Heavy security covered Rome for Pope John Paul II’s funeral Friday, with police helicopters and air force combat jets patrolling the skies. Authorities used X-ray machines to screen pilgrims’ bags, and hundreds of officers guarded the roads leading to St. Peter’s Square.

Elite members of the Carabinieri, Italy’s police force, were stationed at virtually every major intersection in Rome, part of the capital’s efforts to minimize the threat of a terrorist attack on the more than 80 heads of state and monarchs attending the Mass.

Italian combat jets guarded against any strike from above on the leaders and top Roman Catholic prelates assembled in St. Peter’s Square.

About three hours after the funeral ended, an Italian F-16 fighter jet intercepted a suspicious plane heading to Rome’s Ciampino airport and escorted it to a local military airport, an Air Force spokesman said.

The plane was forced to land after intelligence sources warned it was carrying a bomb, the spokesman said. He would not say whether the intelligence came from an Italian or a foreign source.

However, a team of paramilitary carabinieri officers inspected it and found nothing.

'The safest place in Italy'
“We started from square one, saying this has to be the safest place in Italy,” said Maj. Gen. Luciano Massetti, the air force deputy commander and chief-of-staff, describing the elaborate security measures in place Friday.

“I don’t think we’ve ever seen in Italy such a large effort to protect a single place,” he said. Massetti said authorities worked from a worst-case scenario, “meaning threats coming from the sky — fast threats from different directions.”

Motorcades carried VIPs to the square in rapid succession, the leaders out of view inside limousines with tinted glass.

Bishops and pilgrims alike were walked through metal detectors set up beneath the colonnades at the entrance to St. Peter’s Square, and bags and purses were being screened by officers using X-ray scanners.

As the security measures slowed the line of faithful trying to reach the square, some pilgrims booed and whistled in protest.

A ban on car and truck traffic was imposed starting at 2 a.m.
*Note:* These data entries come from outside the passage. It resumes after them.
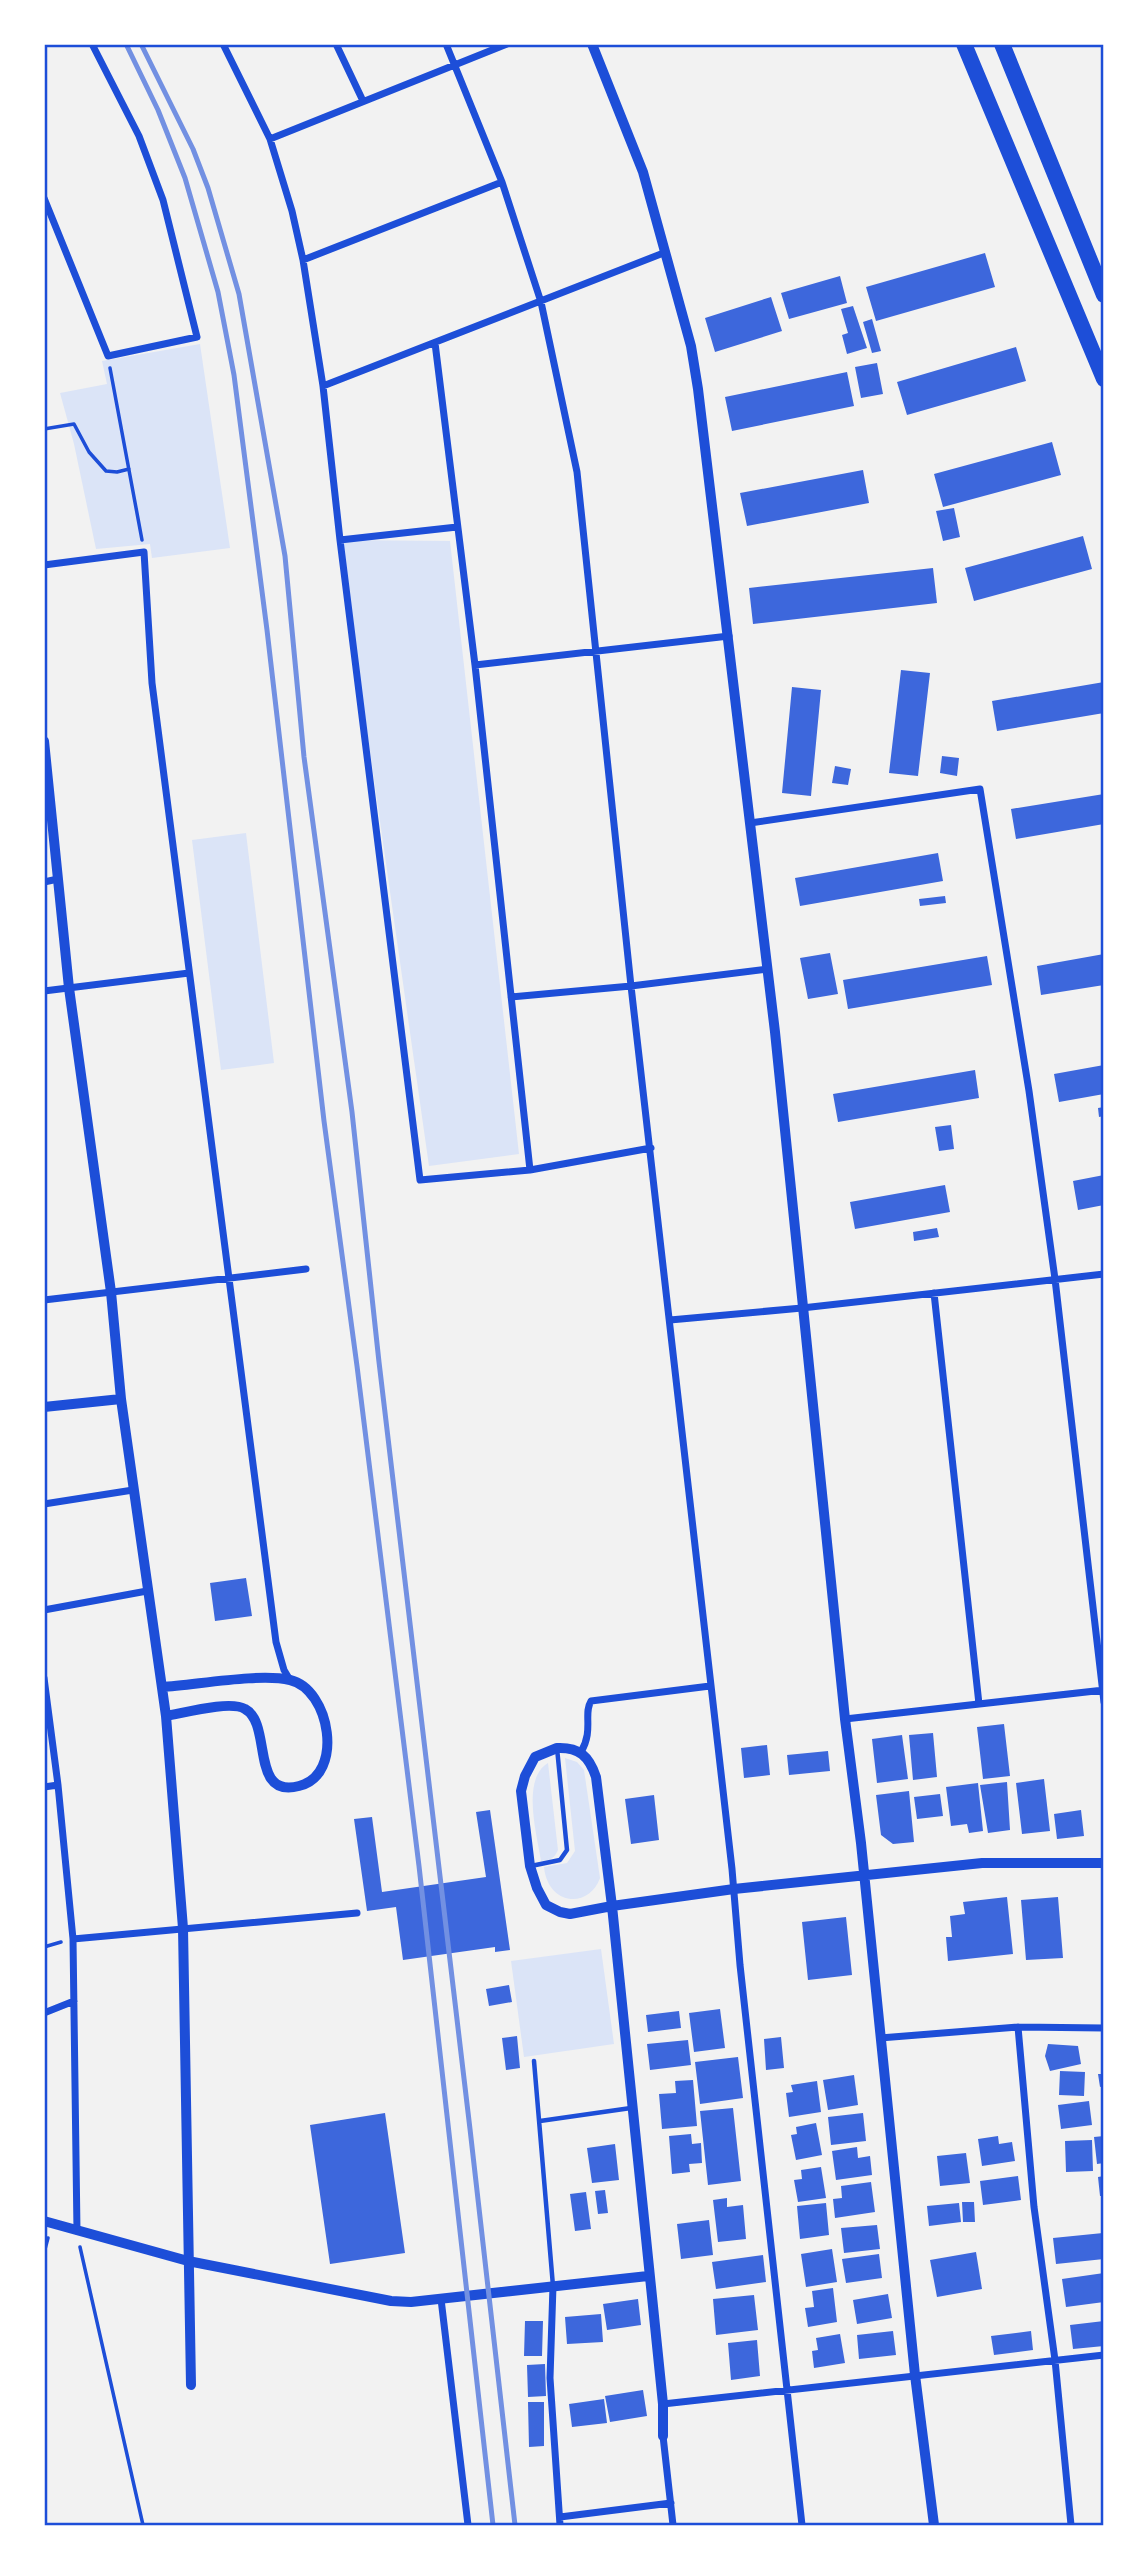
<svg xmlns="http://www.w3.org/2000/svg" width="1148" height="2569" font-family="Merriweather,serif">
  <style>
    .green { fill: #dbe4f7 }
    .building { fill: #3d67dc }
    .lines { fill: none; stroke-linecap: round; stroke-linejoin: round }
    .path { stroke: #1d4ed8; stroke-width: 3.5 }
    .service { stroke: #1d4ed8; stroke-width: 4.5 }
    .minor { stroke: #1d4ed8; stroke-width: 7 }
    .tertiary { stroke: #1d4ed8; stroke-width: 10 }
    .trunk { stroke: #1d4ed8; stroke-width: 16 }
    .rail { stroke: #7290e2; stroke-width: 5 }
    .neatline { fill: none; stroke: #1d4ed8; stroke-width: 2.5 }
  </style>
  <rect width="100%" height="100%" fill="#f2f2f2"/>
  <path class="green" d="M200 344 230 548 152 558 150 544 96 549 74 444 60 393 107 384 102 361Z
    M340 540 450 541 519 1154 429 1166Z
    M246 833 274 1063 221 1070 192 840Z
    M565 1758 577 1762 584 1770 600 1878C589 1909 548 1906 544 1867L567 1863 575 1851Z
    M548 1763 558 1850C554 1859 550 1860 541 1861 537 1835 521 1779 548 1763Z
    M601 1949 614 2044 524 2057 511 1961Z"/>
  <path class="building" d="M985 253 995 287 876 321 866 287Z
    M840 276 847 303 789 319 781 293Z
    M771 297 782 331 715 352 705 318Z
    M853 306 867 348 847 354 842 335 848 333 841 309Z
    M872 319 881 351 872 353 863 322Z
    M1016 347 1026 381 907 415 897 382Z
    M877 363 883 394 861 398 855 367Z
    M847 372 854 406 732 431 725 397Z
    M1052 442 1061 475 943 507 934 474Z
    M863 470 869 503 747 526 740 493Z
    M954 508 960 537 943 541 936 511Z
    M1083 536 1092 569 974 601 965 568Z
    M933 568 937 603 753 624 749 588Z
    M901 670 930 673 918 776 889 773Z
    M1104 682V713L997 731 992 701Z
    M792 687 821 690 811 796 782 793Z
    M942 756 959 758 957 776 940 773Z
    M835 766 851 769 848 785 832 783Z
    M1104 794V824L1016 839 1011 809Z
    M938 853 943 881 800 906 795 878Z
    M945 896 946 903 920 906 919 899Z
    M830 953 838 994 808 999 800 958Z
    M1104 954V985L1041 995 1037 966Z
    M987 956 992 985 848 1009 843 980Z
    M1104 1065V1094L1059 1102 1054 1074Z
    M975 1070 979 1098 838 1122 833 1094Z
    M1104 1107V1116L1099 1117 1098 1108Z
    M951 1125 954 1149 939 1151 935 1127Z
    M1104 1175V1205L1078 1210 1073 1181Z
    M945 1185 950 1212 855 1229 850 1202Z
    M937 1228 939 1237 914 1241 913 1232Z
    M246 1578 252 1616 215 1621 210 1583Z
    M1004 1724 1010 1776 983 1779 977 1727Z
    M933 1733 937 1777 913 1780 909 1735Z
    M902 1735 908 1779 877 1783 872 1739Z
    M767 1745 770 1775 744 1778 741 1748Z
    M828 1751 830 1771 789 1775 787 1755Z
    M1044 1779 1050 1831 1022 1834 1016 1783Z
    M1007 1782 1010 1830 988 1833 980 1785Z
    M978 1783 983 1831 969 1833 967 1824 951 1826 946 1787Z
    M909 1791 914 1842 893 1844 881 1835 876 1795Z
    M940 1794 943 1816 917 1819 914 1797Z
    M654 1795 659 1840 631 1844 625 1799Z
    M490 1810 510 1950 495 1952V1947L403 1960 396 1907 367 1911 354 1819 372 1817 382 1892 486 1877 476 1812Z
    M1081 1810 1084 1836 1057 1839 1054 1814Z
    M1007 1897 1013 1954 948 1961 946 1937H952L950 1916 965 1914 963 1902Z
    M1058 1897 1063 1958 1026 1960 1021 1900Z
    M846 1917 852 1975 808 1980 802 1922Z
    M509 1985 512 2002 489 2006 486 1989Z
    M720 2009 725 2048 694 2052 689 2013Z
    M679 2011 681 2028 648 2032 646 2015Z
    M517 2036 520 2068 506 2070 502 2038Z
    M781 2037 784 2068 766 2070 764 2039Z
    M688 2040 691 2065 650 2070 647 2044Z
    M1048 2044 1078 2046 1081 2064 1050 2071 1045 2056Z
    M738 2057 743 2098 700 2104 695 2062Z
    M1060 2071 1085 2072 1084 2096 1059 2095Z
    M1098 2074H1104V2086L1100 2087Z
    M854 2075 858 2105 828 2110 823 2080Z
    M693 2080 697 2126 662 2129 659 2094 676 2093 675 2081Z
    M817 2081 821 2112 789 2117 786 2093 793 2092 791 2085Z
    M1089 2101 1092 2125 1061 2129 1058 2105Z
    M733 2108 741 2181 708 2185 700 2111Z
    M385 2113 405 2253 330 2264 310 2125Z
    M863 2113 866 2141 831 2145 828 2117Z
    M816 2123 822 2155 796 2160 791 2135 797 2134 796 2127Z
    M691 2134 692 2144 701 2143 702 2163 689 2164 690 2172 672 2174 669 2136Z
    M998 2136 999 2144 1012 2142 1015 2161 982 2166 978 2139Z
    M1104 2136V2163L1097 2164 1094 2137Z
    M1092 2140 1093 2171 1066 2172 1065 2141Z
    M615 2144 619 2180 592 2183 587 2148Z
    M857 2147 858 2158 870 2156 872 2175 836 2180 832 2151Z
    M966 2153 970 2183 940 2186 937 2156Z
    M821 2167 826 2198 798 2202 794 2180 802 2179 801 2170Z
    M1018 2176 1021 2200 983 2205 980 2181Z
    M1104 2176V2196H1100L1098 2177Z
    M871 2182 875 2212 835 2218 833 2199 842 2198 841 2186Z
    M605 2190 608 2213 598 2214 595 2191Z
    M586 2192 591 2229 575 2231 570 2194Z
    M727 2198V2207L743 2205 746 2239 718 2242 713 2200Z
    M962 2202H974L975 2222H963Z
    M826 2203 829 2235 800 2239 797 2206Z
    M959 2203 961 2222 929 2226 927 2206Z
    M709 2220 713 2255 681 2259 677 2224Z
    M877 2225 880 2249 844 2253 841 2228Z
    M1103 2233 1104 2259 1056 2264 1053 2238Z
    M832 2249 837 2282 806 2287 801 2254Z
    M976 2252 982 2289 937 2297 930 2260Z
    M879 2254 882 2278 846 2283 842 2259Z
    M763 2255 766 2282 716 2289 712 2262Z
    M1104 2273V2302L1066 2307 1062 2279Z
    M833 2288 837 2322 808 2327 805 2308 814 2307 812 2291Z
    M888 2294 892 2318 857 2324 853 2300Z
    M754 2295 758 2330 716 2335 713 2299Z
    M638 2299 641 2325 607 2330 603 2304Z
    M601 2314 603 2342 567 2344 565 2317Z
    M525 2321H543L542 2356H524Z
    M1104 2321V2346L1073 2349 1070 2325Z
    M893 2331 896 2355 859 2359 857 2335Z
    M1031 2331 1033 2350 994 2355 991 2336Z
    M840 2334 845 2363 814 2368 812 2351 818 2350 816 2338Z
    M757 2340 760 2376 731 2380 728 2343Z
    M545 2364 546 2396 528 2397 527 2365Z
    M643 2390 647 2416 610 2422 605 2396Z
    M604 2399 607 2423 572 2427 569 2404Z
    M528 2402H544V2446L529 2447Z"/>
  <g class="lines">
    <path class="path" d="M110 368 142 540
      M44 429 74 424 89 452 106 471 117 472 129 469
      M44 1947 61 1942
      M80 2247 143 2525
      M44 2253 48 2238"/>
    <path class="service" d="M531 1866 560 1860 567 1850 557 1748
      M534 2061 553 2286
      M540 2121 631 2108"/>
    <path class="minor" d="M223 44 270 139 292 211 303 260 323 386 340 540 457 527
      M336 44 363 101
      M446 44 502 182 541 302 577 472 631 986 732 1869 740 1965 802 2525
      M270 139 507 44
      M44 198 108 356 197 337 163 200 139 136 92 44
      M303 260 502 182
      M435 343 475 665 530 1170
      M323 386 666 252
      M340 540 420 1180 530 1170 651 1148
      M44 565 144 552 152 683 276 1642 284 1670 290 1680
      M475 665 729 636
      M750 823 980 789 1029 1091 1055 1279 1104 1702
      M44 882 58 879
      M44 991 189 973
      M511 997 631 986 768 969
      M934 1293 979 1704
      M44 1300 306 1269
      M670 1320 802 1308 1104 1274
      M44 1504 133 1490
      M44 1610 147 1591
      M44 1678 58 1785 73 1939 77 2231
      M845 1719 1104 1690
      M581 1752C594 1730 583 1714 591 1701L710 1686
      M44 1787 58 1785
      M73 1939 357 1913
      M44 2013 74 2001
      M1018 2027 1034 2207 1055 2360 1071 2525
      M880 2038 1018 2027 1104 2028
      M553 2286 550 2378 560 2525
      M441 2299 468 2525
      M663 2404 1104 2355
      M663 2436 673 2525
      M560 2517 671 2503"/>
    <path class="tertiary" d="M592 44 643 172 691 346 698 389 775 1032 845 1719 861 1843 915 2375 934 2525
      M44 741 69 988 111 1292 121 1399 166 1716 183 1928 191 2385
      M44 1407 121 1399
      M162 1687C196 1685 259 1673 290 1680 330 1689 345 1775 299 1786 249 1799 273 1724 245 1709 230 1700 184 1713 166 1716
      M557 1748C579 1747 589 1756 596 1777L612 1906 570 1914 560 1912 546 1905 537 1888 530 1866 521 1791 525 1776 535 1757Z
      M44 2221 188 2261 391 2301 411 2302 648 2276
      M663 2436V2404L612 1906 734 1889 982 1863H1104"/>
    <path class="trunk" d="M964 44 1104 379
      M1002 44 1104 295"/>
    <path class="rail" d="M126 44 158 110 185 178 218 292 234 375 267 630 324 1121 357 1366 419 1866 493 2525
      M141 44 193 149 208 188 239 294 285 556 304 757 352 1112 379 1362 470 2129 515 2525"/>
  </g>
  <rect width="1148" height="2569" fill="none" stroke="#ffffff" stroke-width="91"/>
  <rect x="46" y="46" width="1056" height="2478" class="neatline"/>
</svg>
Friday and was to remain in place until 6 p.m. — a measure designed to help seal off Rome, whose population of 3.7 million was doubled by the extraordinary influx of pilgrims.

8,000 security agents
At Rome’s police headquarters, which was coordinating funeral security with other law enforcement agencies, officers monitored more than 50 large surveillance screens linked to remote cameras letting them zoom in on anything suspicious at St. Peter’s and other key locations.

Rome Police Chief Marcello Fulvi said about 8,000 security agents were in place for the funeral, including 2,000 uniformed police officers patrolling St. Peter’s and the boulevard leading up to it. Some 1,400 plainclothes officers were also in the streets.

Italy’s security agencies posted snipers on rooftops, and a navy warship armed with torpedoes cruised the coastline near Rome. Anti-aircraft rocket launchers were placed strategically around the capital, cocked at the sky and ready to thwart any airborne attack.

An AWACS surveillance jet patrolled the skies above Rome, deployed by NATO at the request of Italian authorities.

Air space within a five-mile radius of Rome was closed during the funeral, and traffic at Rome’s main Leonardo Da Vinci Airport was reduced. On Thursday, officials shut down Ciampino Airport, which is used for both civilian and military flights.